Final binary size: constexpr variable vs constexpr function

Question

First, I have read this very informative answer about stylistic difference between defining a constexpr variable vs constexpr function. My question is more related with the final size of the binary when using these two. Consider this code:

// approach 1
template <typename T>
struct foo
{
  static constexpr char name[] = "mickey";
};

// approach 2
template <typename T>
struct bar
{
  static constexpr const char* getName() { return "mickey"; }
};

const char* func1() { return foo<int>::name; }
const char* func2() { return foo<double>::name; }

const char* func3() { return bar<int>::getName(); }
const char* func4() { return bar<double>::getName(); }

Look at this code in this godbolt link as well.
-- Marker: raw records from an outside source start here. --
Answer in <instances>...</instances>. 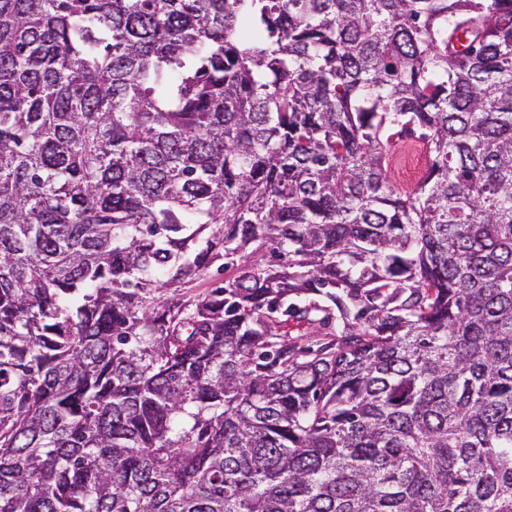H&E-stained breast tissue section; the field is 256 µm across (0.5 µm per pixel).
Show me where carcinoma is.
Here are the masks:
<instances>
[{
    "label": "carcinoma",
    "mask_w": 512,
    "mask_h": 512,
    "mask_svg": "<svg viewBox=\"0 0 512 512\" xmlns=\"http://www.w3.org/2000/svg\"><path fill=\"white\" fill-rule=\"evenodd\" d=\"M0 512H512V0H0ZM410 142H415V140L413 138H408L399 141L390 152V167L388 175L391 183L398 187L413 186L420 178L422 150L420 148L410 146ZM411 148H416L418 150L417 153L406 157L402 164H398L397 160L405 157Z\"/></svg>",
    "instance_id": "carcinoma-1"
}]
</instances>
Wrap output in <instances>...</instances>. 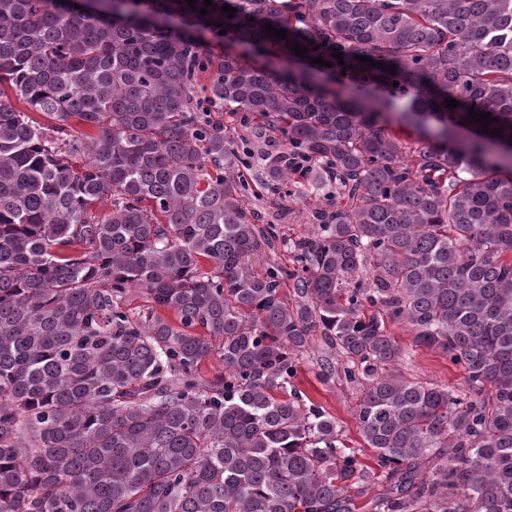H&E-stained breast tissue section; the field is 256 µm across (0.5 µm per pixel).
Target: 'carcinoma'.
I'll return each instance as SVG.
<instances>
[{
    "label": "carcinoma",
    "mask_w": 512,
    "mask_h": 512,
    "mask_svg": "<svg viewBox=\"0 0 512 512\" xmlns=\"http://www.w3.org/2000/svg\"><path fill=\"white\" fill-rule=\"evenodd\" d=\"M68 2L0 0V83L56 120L0 90V512H512V0H232L219 56L178 0ZM284 189L311 229L261 267ZM394 323L466 385L393 373ZM317 334L369 458L291 385Z\"/></svg>",
    "instance_id": "1"
}]
</instances>
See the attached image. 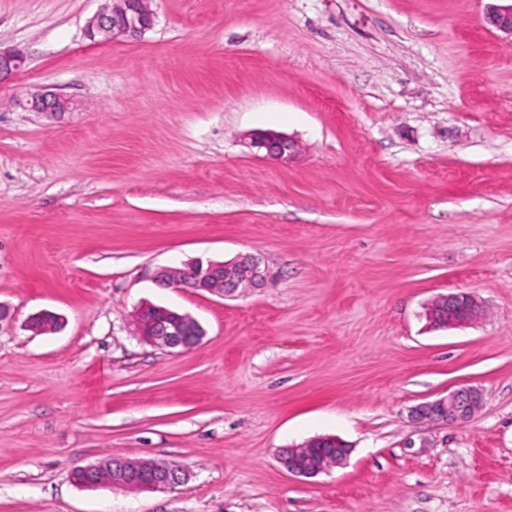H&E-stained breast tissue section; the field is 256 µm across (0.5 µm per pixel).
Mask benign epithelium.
I'll list each match as a JSON object with an SVG mask.
<instances>
[{
	"label": "benign epithelium",
	"instance_id": "7a95c632",
	"mask_svg": "<svg viewBox=\"0 0 512 512\" xmlns=\"http://www.w3.org/2000/svg\"><path fill=\"white\" fill-rule=\"evenodd\" d=\"M488 22L497 30L512 36V3L493 5L489 9ZM154 24V13L149 0H104V5L87 23L85 36L94 41L105 39L136 38ZM25 66L22 54L0 48V83L8 80ZM29 112H71L76 102L50 89H40L22 103ZM250 146L265 152V156L280 162H288L295 155L294 141L283 134L256 135ZM268 278V269L253 254H244L230 261L215 262L196 260L181 268H161L156 281L163 286L187 288L194 292H207L222 297H233L247 288H259ZM430 323L437 328H455L471 325L484 316V308L478 298L470 293H452L435 298L426 312ZM196 320L187 313L167 308L151 310L140 308L136 314L137 334L142 340L169 349L186 350L195 339L187 336L189 326ZM482 406L479 388L464 385L448 396L424 402L411 410V416L436 423L461 425L466 423ZM326 444L336 452L320 461L315 449ZM351 453V447L335 437H318L279 452L281 465L291 474L306 478L315 477L332 467L343 465ZM83 474L78 483L115 481L123 486L136 484L141 490L162 491L187 480L188 469L179 464L164 462L159 465L129 467L127 460L113 457L96 465L77 470Z\"/></svg>",
	"mask_w": 512,
	"mask_h": 512
}]
</instances>
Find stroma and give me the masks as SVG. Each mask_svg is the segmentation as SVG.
Here are the masks:
<instances>
[{"mask_svg": "<svg viewBox=\"0 0 512 512\" xmlns=\"http://www.w3.org/2000/svg\"><path fill=\"white\" fill-rule=\"evenodd\" d=\"M495 0H0V512H512V36ZM41 88L76 111L27 112ZM296 139L288 163L249 137ZM254 254L233 298L156 272ZM485 309L434 329L426 305ZM146 303L205 334L138 340ZM50 311L60 329L28 330ZM469 384L462 425L412 407ZM333 435L313 478L280 449ZM188 467L166 491L76 484L108 457ZM104 5L87 23L85 36L94 41L136 38L154 24L149 0H104ZM488 22L497 30L512 36V2L507 5H492L487 16ZM25 66L22 54L11 49L0 47V83L8 80ZM478 298L470 293H452L435 298L427 306V318L437 328L472 325L484 316ZM326 444L336 448V452L319 461L315 457V448H321ZM284 449L288 450V453L284 454ZM284 449L279 451L281 465L289 473L306 478L316 477L332 467L343 465L351 453V447L335 437H318L314 441Z\"/></svg>", "mask_w": 512, "mask_h": 512, "instance_id": "obj_1", "label": "stroma"}]
</instances>
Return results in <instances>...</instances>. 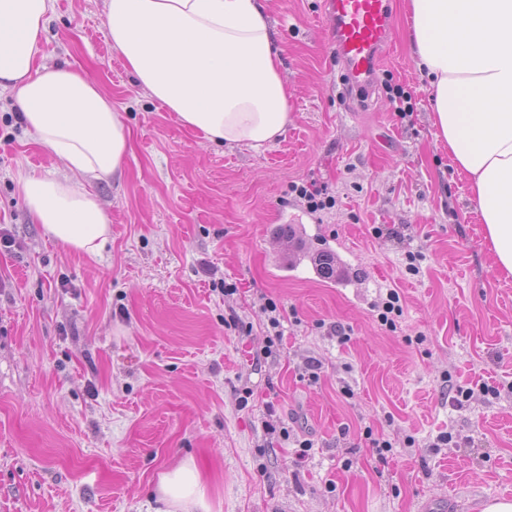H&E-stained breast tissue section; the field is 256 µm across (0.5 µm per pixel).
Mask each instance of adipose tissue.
Segmentation results:
<instances>
[{"mask_svg": "<svg viewBox=\"0 0 512 512\" xmlns=\"http://www.w3.org/2000/svg\"><path fill=\"white\" fill-rule=\"evenodd\" d=\"M50 0H0V94L20 107L63 173H21L38 224L73 250L97 254L110 219L71 181L113 177L124 124L94 80L39 63ZM411 53L430 83L436 136L465 173L494 267L512 276V0H408ZM109 36L138 85L213 143L259 148L288 125L264 0H105ZM156 512H210L192 461L165 472Z\"/></svg>", "mask_w": 512, "mask_h": 512, "instance_id": "1", "label": "adipose tissue"}]
</instances>
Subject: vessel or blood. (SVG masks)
Segmentation results:
<instances>
[{
  "label": "vessel or blood",
  "instance_id": "1",
  "mask_svg": "<svg viewBox=\"0 0 512 512\" xmlns=\"http://www.w3.org/2000/svg\"><path fill=\"white\" fill-rule=\"evenodd\" d=\"M323 8L348 84L370 91L395 27L389 0H323Z\"/></svg>",
  "mask_w": 512,
  "mask_h": 512
}]
</instances>
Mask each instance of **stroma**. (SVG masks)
<instances>
[{
    "instance_id": "stroma-1",
    "label": "stroma",
    "mask_w": 512,
    "mask_h": 512,
    "mask_svg": "<svg viewBox=\"0 0 512 512\" xmlns=\"http://www.w3.org/2000/svg\"><path fill=\"white\" fill-rule=\"evenodd\" d=\"M405 2L393 0L379 87L342 101L322 0H267L290 117L256 151L207 142L151 99L111 44L105 0H53L43 62L98 82L129 148L115 177L79 179L112 234L98 254L74 251L31 218L18 172L61 169L0 95V232L13 240L0 249V512H148L161 474L187 459L212 512L512 501V277L493 269L470 183L436 137ZM389 78L413 95L412 125L385 97ZM301 180L326 185L335 207L295 202ZM287 221L302 224L305 250L345 259L352 283L288 271ZM410 251L422 254L415 276ZM221 281L236 294L214 291ZM385 288L402 299L394 332L373 311ZM265 296L296 314L269 357ZM332 324L350 328L347 344ZM419 333L425 343H410ZM310 357L323 364L314 384ZM449 380L502 394L457 409ZM368 429L415 445L379 461ZM446 431L452 442L435 447Z\"/></svg>"
}]
</instances>
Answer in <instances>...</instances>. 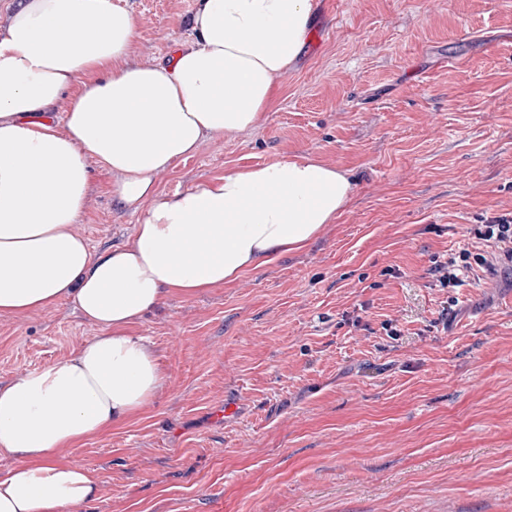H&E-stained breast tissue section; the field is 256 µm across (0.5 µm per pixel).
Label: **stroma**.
<instances>
[{
  "mask_svg": "<svg viewBox=\"0 0 512 512\" xmlns=\"http://www.w3.org/2000/svg\"><path fill=\"white\" fill-rule=\"evenodd\" d=\"M119 2L137 59L190 33L196 0ZM314 4L261 123L156 182L172 194L305 156L348 172L352 199L305 248L135 324L166 381L66 450L96 477L73 512H512V267L460 288L431 272L512 212V0ZM91 169L74 232L96 253L131 244L137 214ZM97 333L68 300L0 313V386Z\"/></svg>",
  "mask_w": 512,
  "mask_h": 512,
  "instance_id": "1",
  "label": "stroma"
}]
</instances>
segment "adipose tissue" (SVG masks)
Segmentation results:
<instances>
[{
	"label": "adipose tissue",
	"instance_id": "adipose-tissue-1",
	"mask_svg": "<svg viewBox=\"0 0 512 512\" xmlns=\"http://www.w3.org/2000/svg\"><path fill=\"white\" fill-rule=\"evenodd\" d=\"M313 0H197L174 59L133 62L117 0H18L0 28V313L73 301L99 327L70 358L0 388V512H68L93 473L67 449L139 415L165 373L133 331L173 295L230 284L297 251L348 206L346 172L302 157L173 195L155 177L209 137L255 128L307 39ZM138 214L130 246L93 253L72 230L90 162Z\"/></svg>",
	"mask_w": 512,
	"mask_h": 512
}]
</instances>
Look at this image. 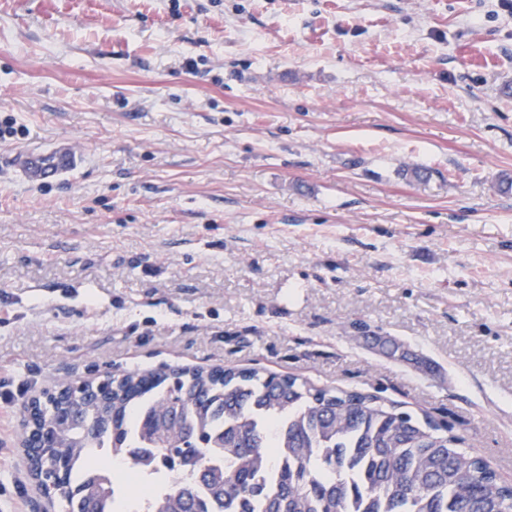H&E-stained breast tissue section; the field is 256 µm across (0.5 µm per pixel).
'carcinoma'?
<instances>
[{
	"label": "carcinoma",
	"instance_id": "carcinoma-1",
	"mask_svg": "<svg viewBox=\"0 0 512 512\" xmlns=\"http://www.w3.org/2000/svg\"><path fill=\"white\" fill-rule=\"evenodd\" d=\"M106 380L112 399L77 401L55 441L67 512L112 500L111 480L80 471L95 455L111 468L103 448L158 462L147 474L157 496L128 512H188L194 499L199 512H512V484L460 435L372 393L230 365ZM86 421L104 430L89 435Z\"/></svg>",
	"mask_w": 512,
	"mask_h": 512
}]
</instances>
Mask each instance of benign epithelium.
Masks as SVG:
<instances>
[{
  "instance_id": "1",
  "label": "benign epithelium",
  "mask_w": 512,
  "mask_h": 512,
  "mask_svg": "<svg viewBox=\"0 0 512 512\" xmlns=\"http://www.w3.org/2000/svg\"><path fill=\"white\" fill-rule=\"evenodd\" d=\"M106 391L107 381L88 380L67 382L63 386L53 390L59 404L53 408V414L45 416L43 408L47 400L46 391L41 390L31 395L24 405L23 419L20 422L22 441L20 447L24 448L27 464L38 461L43 464L42 472L44 481L37 482V489L43 495L61 485L64 465L61 461H52L48 457L46 449L51 446L54 431L67 423L69 407L65 398L73 399L87 390Z\"/></svg>"
}]
</instances>
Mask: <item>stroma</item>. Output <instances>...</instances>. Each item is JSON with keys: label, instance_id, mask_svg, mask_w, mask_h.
I'll return each instance as SVG.
<instances>
[{"label": "stroma", "instance_id": "obj_1", "mask_svg": "<svg viewBox=\"0 0 512 512\" xmlns=\"http://www.w3.org/2000/svg\"><path fill=\"white\" fill-rule=\"evenodd\" d=\"M7 116L0 512L42 508L27 399L136 368L374 393L512 483L499 0H0ZM57 149L71 167L32 183L22 155Z\"/></svg>", "mask_w": 512, "mask_h": 512}]
</instances>
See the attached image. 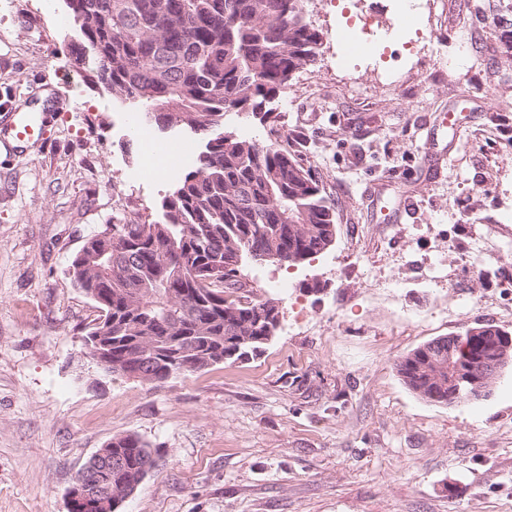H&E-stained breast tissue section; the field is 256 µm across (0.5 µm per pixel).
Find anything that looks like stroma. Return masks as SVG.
Segmentation results:
<instances>
[{"label":"stroma","mask_w":512,"mask_h":512,"mask_svg":"<svg viewBox=\"0 0 512 512\" xmlns=\"http://www.w3.org/2000/svg\"><path fill=\"white\" fill-rule=\"evenodd\" d=\"M479 2L440 0L429 43L393 28L388 0H308L315 63L265 116L224 126L310 167L336 240L298 267L243 261L281 306L264 354L151 384L86 357L98 311L69 268L103 225L159 220L174 181L146 175L133 110L70 66L63 0H0V104L45 115L40 139L0 147V512H69L78 471L127 434L159 466L118 512H512V367L454 406L396 368L477 324L512 332V62L477 18L501 0ZM358 11L393 28L401 85L363 65L337 77L336 32ZM456 109L457 140L442 123ZM130 179L132 200L105 187ZM271 275L288 294L262 287Z\"/></svg>","instance_id":"obj_1"}]
</instances>
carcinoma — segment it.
<instances>
[{"label":"carcinoma","mask_w":512,"mask_h":512,"mask_svg":"<svg viewBox=\"0 0 512 512\" xmlns=\"http://www.w3.org/2000/svg\"><path fill=\"white\" fill-rule=\"evenodd\" d=\"M75 40L70 65L160 133L200 143L192 168L161 203L162 220L106 224L69 268L99 309L85 341L104 369L164 383L209 365L261 353L272 342L273 299H256L241 254L302 265L335 240V213L319 180L274 143L240 140L224 114L262 110L296 72L315 63L318 32L300 0H64ZM486 324L462 337L455 360L477 365ZM422 345L397 364L404 383L437 403L448 383L431 377ZM122 462L112 491L140 485L154 460L137 436L114 437L98 459Z\"/></svg>","instance_id":"1"}]
</instances>
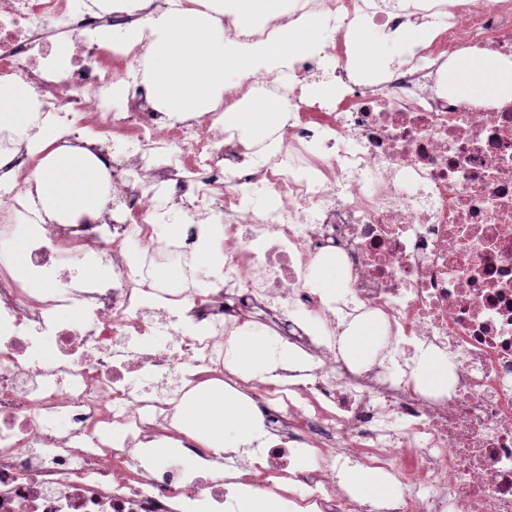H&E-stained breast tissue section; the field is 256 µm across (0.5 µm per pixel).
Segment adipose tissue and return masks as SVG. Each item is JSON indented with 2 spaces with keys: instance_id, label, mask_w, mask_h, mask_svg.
Instances as JSON below:
<instances>
[{
  "instance_id": "ef3b65f1",
  "label": "adipose tissue",
  "mask_w": 512,
  "mask_h": 512,
  "mask_svg": "<svg viewBox=\"0 0 512 512\" xmlns=\"http://www.w3.org/2000/svg\"><path fill=\"white\" fill-rule=\"evenodd\" d=\"M156 39L151 49V92L170 112H201L216 98L217 88L238 83L254 73L259 63L285 64L292 53L308 51L319 39L312 25L301 24L288 38L271 39L241 50L214 37L208 16L187 10L177 18L155 22ZM464 78L461 90L490 99L512 97V63L488 55L482 61L460 62ZM92 154L79 147L54 153L42 168L36 191L52 218L78 216L99 209L103 192L92 165ZM377 324L355 321L339 338L343 355L356 363L368 361L379 338ZM230 362L245 374L263 373L271 362H299L293 349L272 348L265 337H238L229 354ZM178 420L188 425L202 441L234 450L248 446L258 436L247 402L231 401L223 390H192Z\"/></svg>"
}]
</instances>
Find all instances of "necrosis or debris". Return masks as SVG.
Listing matches in <instances>:
<instances>
[{"label": "necrosis or debris", "mask_w": 512, "mask_h": 512, "mask_svg": "<svg viewBox=\"0 0 512 512\" xmlns=\"http://www.w3.org/2000/svg\"><path fill=\"white\" fill-rule=\"evenodd\" d=\"M186 9L228 45L307 18L327 37L286 76L179 115L143 71L151 18ZM364 24L430 38L368 81L348 64ZM491 53L512 59V0H287L245 29L222 0H0V82L35 93L28 134L0 123V512H235L247 490L316 512H512V99L448 85ZM313 75L332 97L309 95ZM248 93L286 115L260 142L224 122ZM45 127L103 164L101 211L47 218ZM326 259L341 263L331 299L312 281ZM362 315L384 336L359 366L337 337ZM247 333L301 363L243 377L227 353ZM425 351L447 355V393L418 383ZM216 379L257 408L259 447L218 453L178 427L189 389ZM160 436L176 462L133 457ZM348 461L394 485L388 507L340 487Z\"/></svg>", "instance_id": "4bbe7bcc"}]
</instances>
While approach 1 returns different copies of name, approach 2 returns only one copy for all the different instantiations for different T. Infact, when I created 100 different types approach 2 led to a considerably smaller binary. Was wondering if anyone has experienced something similar.

Answer 1

Well, those two approaches aren't really the same. There are things you can do with foo<T>::name that you cannot do with bar<T>::getName(): I can take a pointer to it and I can take a reference to it. That ability prevents different foo<T>::names from being the same.

But with getName(), there's no such issue. You just get a prvalue - you can't take its address. The different bar<T>::getName functions themselves have to be different, but not the underlying storage.